Mais on va maintenant convoquer une nouvelle conférence diplomatique pour rouvrir la discussion. Sans doute le but principal est-il d'abolir ce droit? Il n'y a jamais eu de données empiriques pour le justifier. Dans les pays où ce droit additionnel n'a pas été adopté, les diffuseurs prospèrent, même s'ils jettent des regards envieux sur les monopoles légaux de leurs homologues de pays plus crédules, et dont les politiciens partagent plus intimement les intérêts des diffuseurs. Il s'agit d'un droit qui implique des frais considérables. Il impose une nouvelle série d'autorisations à obtenir avant que le matériel ne puisse être numérisé ou redistribué - accentuant le problème actuel des «œuvres orphelines», œuvres dont les propriétaires ne peuvent pas être identifiés. Le droit de diffusion serait-il donc en passe de disparaître? Mais non!

Dans l'étrange monde de la Propriété Intellectuelle, l'OMPI considère actuellement une proposition visant a prolonger de 30 ans la durée du droit, ainsi qu'une initiative appuyée par les Etats-Unis pour l'appliquer aussi aux webdiffuseurs. Après tout, Internet progresse si lentement... Nous avons sûrement besoin d'un monopole légal tout neuf, en plus des droits d'auteur, pour avoir encore plus d'intermédiaires, et une jungle de droits toujours plus dense.

Quel est le fondement de cette proposition? La parité : «Si les radiodiffuseurs ont ce droit, nous aussi, on doit l'avoir». Mais un moment. Il n' a jamais été prouvé que les diffuseurs eux-mêmes avaient besoin de ce droit. Et les exigences financières et les modèles d'entreprise de ces deux industries sont complètement différents. Et la couverture des webdiffuseurs serait en fait mondiale. Et rien n'indique que les webcasters aient besoin de protection. Etc., etc....

Mais il faut être bien naïf pour avancer de tels arguments. L'Organisation Mondiale de la Propriété Intellectuelle est sous l'emprise de la conviction que plus on a de droits, mieux c'est... Yahoo et quelques autres entreprises de webdiffusion mènent des campagnes de lobbying extrêmement habiles. Les représentants des Etats-Unis, et c'est une honte, ont cédé à ces lobbies. Peu de pays, et c'est à leur honneur, ont pour le moment accepté la nécessité d'un droit pour les webdiffuseurs, mais qui sait s'ils vont résister longtemps. Les «industries concernées» ont la voix qui porte.
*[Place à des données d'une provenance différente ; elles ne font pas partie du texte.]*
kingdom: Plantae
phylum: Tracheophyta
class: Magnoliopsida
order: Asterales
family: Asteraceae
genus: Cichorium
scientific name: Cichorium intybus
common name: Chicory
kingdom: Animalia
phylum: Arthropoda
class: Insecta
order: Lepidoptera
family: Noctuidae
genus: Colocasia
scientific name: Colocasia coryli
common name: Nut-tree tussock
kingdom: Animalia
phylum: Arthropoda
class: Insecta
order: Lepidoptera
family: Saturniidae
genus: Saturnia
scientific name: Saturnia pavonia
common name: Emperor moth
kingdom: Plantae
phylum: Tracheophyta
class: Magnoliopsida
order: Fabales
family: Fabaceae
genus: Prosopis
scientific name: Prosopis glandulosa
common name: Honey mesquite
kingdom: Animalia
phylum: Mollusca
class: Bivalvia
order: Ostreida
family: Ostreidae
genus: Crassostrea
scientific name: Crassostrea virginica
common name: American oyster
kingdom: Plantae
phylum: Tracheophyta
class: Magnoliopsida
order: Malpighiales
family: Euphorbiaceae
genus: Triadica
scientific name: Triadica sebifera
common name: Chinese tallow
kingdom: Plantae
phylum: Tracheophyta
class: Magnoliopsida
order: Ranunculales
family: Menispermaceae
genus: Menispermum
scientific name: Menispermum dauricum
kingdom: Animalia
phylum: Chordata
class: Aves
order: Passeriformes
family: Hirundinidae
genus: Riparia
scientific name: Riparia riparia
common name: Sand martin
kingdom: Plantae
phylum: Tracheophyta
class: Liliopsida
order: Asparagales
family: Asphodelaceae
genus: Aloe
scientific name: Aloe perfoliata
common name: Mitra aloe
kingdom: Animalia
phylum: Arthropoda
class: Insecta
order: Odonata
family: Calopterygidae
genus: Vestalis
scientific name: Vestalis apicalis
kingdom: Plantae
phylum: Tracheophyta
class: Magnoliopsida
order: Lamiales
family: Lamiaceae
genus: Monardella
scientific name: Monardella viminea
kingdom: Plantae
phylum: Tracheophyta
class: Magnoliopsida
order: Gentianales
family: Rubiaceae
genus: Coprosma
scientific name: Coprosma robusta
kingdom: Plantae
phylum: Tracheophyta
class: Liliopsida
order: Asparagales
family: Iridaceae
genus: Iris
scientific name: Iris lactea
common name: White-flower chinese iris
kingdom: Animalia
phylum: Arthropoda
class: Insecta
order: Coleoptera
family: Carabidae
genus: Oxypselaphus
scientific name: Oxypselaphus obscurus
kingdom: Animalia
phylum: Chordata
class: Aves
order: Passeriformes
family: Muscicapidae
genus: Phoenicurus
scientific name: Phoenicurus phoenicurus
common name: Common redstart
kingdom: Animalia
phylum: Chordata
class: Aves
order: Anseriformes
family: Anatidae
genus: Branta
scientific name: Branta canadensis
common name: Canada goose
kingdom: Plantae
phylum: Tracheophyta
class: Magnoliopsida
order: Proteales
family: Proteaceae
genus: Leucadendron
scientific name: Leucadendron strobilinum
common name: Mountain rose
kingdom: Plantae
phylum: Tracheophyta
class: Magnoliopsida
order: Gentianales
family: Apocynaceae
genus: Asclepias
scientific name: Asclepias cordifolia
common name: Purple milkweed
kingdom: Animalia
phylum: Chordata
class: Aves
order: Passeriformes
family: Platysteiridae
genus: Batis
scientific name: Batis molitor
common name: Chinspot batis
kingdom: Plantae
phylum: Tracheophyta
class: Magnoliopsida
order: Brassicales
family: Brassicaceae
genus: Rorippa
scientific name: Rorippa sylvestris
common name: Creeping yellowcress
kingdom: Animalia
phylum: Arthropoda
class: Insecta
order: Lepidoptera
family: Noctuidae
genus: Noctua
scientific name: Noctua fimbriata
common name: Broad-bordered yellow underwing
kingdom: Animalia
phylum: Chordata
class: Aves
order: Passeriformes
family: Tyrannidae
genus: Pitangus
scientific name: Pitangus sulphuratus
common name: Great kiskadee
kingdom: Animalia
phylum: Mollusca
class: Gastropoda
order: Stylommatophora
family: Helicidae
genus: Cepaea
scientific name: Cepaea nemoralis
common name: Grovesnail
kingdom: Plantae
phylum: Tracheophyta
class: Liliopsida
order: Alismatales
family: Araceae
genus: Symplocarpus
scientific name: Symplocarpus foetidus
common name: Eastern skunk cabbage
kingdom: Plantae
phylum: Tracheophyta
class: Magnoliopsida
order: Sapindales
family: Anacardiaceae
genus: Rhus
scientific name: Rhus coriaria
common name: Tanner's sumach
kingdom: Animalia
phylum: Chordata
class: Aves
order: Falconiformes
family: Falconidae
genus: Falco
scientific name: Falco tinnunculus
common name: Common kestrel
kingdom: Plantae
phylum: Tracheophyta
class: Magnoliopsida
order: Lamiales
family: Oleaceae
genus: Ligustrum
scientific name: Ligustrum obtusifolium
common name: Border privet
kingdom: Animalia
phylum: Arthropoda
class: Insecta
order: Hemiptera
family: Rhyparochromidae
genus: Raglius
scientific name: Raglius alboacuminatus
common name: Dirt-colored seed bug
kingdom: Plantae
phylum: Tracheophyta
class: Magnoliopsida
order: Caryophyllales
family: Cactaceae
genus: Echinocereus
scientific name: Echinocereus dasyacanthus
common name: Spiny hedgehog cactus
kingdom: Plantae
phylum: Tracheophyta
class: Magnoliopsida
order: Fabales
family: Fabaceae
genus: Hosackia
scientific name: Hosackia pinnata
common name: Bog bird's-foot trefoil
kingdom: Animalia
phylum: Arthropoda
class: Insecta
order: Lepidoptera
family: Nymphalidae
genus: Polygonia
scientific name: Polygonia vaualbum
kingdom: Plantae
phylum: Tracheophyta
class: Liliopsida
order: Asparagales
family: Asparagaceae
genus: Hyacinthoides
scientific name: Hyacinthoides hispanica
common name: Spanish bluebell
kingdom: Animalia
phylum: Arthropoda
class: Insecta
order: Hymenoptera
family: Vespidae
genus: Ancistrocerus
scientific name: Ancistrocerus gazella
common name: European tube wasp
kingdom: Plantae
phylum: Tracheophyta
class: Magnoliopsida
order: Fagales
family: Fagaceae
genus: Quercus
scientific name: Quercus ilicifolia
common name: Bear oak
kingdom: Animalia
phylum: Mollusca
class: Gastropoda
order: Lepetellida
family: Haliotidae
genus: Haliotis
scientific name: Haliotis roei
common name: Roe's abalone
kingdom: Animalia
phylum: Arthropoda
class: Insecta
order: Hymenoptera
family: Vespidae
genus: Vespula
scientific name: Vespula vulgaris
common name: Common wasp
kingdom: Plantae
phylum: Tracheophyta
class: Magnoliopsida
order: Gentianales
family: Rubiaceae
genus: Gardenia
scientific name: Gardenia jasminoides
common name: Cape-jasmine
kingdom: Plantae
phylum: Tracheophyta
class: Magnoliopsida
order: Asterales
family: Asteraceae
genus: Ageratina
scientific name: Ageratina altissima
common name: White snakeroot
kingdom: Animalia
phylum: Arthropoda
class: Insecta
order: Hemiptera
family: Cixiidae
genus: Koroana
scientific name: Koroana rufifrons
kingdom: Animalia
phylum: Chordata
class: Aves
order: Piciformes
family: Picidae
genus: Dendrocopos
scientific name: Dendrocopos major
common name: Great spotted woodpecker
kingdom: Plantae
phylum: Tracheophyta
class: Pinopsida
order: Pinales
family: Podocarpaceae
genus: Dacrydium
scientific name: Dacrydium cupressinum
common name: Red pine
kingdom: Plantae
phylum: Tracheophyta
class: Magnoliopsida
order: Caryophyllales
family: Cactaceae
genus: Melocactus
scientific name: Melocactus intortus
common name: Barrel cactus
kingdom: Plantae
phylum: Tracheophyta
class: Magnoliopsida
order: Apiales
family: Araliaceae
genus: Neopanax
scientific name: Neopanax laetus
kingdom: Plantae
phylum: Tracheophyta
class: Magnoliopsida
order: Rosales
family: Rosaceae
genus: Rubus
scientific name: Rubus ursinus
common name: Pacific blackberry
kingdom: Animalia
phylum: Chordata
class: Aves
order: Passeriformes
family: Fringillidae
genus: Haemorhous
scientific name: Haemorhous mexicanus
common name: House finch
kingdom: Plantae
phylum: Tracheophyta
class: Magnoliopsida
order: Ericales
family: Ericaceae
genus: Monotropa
On finira par avoir un nouveau traité. Il y aura un nouveau cycle d'efforts d' «harmonisation» - une harmonisation allant vers le haut bien sur, toujours «plus haut». Tout un ensemble de droits complètement inutile sera crée, sans fondement, atteignant peut-être le, coeur de nos nouvelles technologies de communication. Et les lobbyistes se remettront au travail élaborant de nouveaux projets. Il est possible que la fureur grandissante autour du droit des webdiffuseurs fasse qu'on le retire un jour de l'ordre du jour de l'Organisation Mondiale de la Propriété Intellectuelle. Cependant, on continuera de prendre des décisions sans se baser sur des données, comme s'il s'agissait d'un contrat entre industries concernées. C'est un scandale. Mais à l'Organisation Mondiale de la Propriété Intellectuelle, c'est sans doute la routine.